Hacker News new | ask | show | jobs
by winfred 3797 days ago
I worked in large data centers before and I just don't see how this can be done practically. Data centers require quite a bit of physical maintenance.

Every computer design has some element that will render a large part of the design inoperable in case of failure. Either it is a SAN head (even if you have two, the fail over can malfunction), or a switch setup.

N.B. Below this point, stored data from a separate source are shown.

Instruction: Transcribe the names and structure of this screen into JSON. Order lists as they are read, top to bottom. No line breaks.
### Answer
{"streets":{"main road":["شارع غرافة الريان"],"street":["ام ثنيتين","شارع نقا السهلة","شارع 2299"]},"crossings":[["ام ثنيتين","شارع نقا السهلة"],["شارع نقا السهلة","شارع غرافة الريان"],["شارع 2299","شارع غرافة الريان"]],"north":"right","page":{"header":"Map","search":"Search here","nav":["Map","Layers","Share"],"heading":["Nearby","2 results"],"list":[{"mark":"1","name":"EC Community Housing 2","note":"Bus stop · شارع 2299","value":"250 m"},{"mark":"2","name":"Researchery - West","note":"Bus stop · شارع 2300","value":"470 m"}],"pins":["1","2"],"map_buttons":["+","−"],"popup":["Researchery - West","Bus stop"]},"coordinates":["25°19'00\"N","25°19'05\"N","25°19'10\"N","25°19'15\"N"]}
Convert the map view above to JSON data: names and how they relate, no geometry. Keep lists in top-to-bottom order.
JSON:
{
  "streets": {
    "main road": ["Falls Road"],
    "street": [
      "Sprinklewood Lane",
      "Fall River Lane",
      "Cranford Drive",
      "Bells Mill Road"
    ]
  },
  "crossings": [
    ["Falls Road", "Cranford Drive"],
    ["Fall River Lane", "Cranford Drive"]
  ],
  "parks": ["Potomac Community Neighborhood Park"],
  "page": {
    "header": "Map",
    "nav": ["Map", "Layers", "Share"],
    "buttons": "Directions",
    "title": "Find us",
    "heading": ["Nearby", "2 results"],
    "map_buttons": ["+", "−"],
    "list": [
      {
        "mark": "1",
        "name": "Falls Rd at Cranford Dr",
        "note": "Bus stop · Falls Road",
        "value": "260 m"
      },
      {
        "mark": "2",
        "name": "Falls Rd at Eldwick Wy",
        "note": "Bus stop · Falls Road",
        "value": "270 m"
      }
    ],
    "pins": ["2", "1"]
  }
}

Then there are things like failures of simultaneously purchased components (hard drives purchased at the same time, that are worked the same load will roughly fail at the time).

2 comments

Cloud datacenters are not complex heterogeneous mixes of components. There's no SAN head. It's one thing multiplied + some networking gear. Even if a top of rack switch fails they're still not going to yank the box yet because the TCO will be lowered by too much maintenance at this scale. They wait for their maint interval and fix everything at once (or just upgrade the hardware).
Think of a farm of small data center pods with cloud apps. When failure in a pod exceed useful threshold, apps are migrated out to other pods and the pod is retrieved, serviced and returned to its place.

A custom made barge with dynamic positioning gear and a grabbing/coupling system to detach the pod from the subsea grid, lift it, and then re-attach it would make the servicing relatively efficient.

I could see the roundtrip time for a full hardware replacement of a pod being under an hour, conceivably under 10-15 minutes.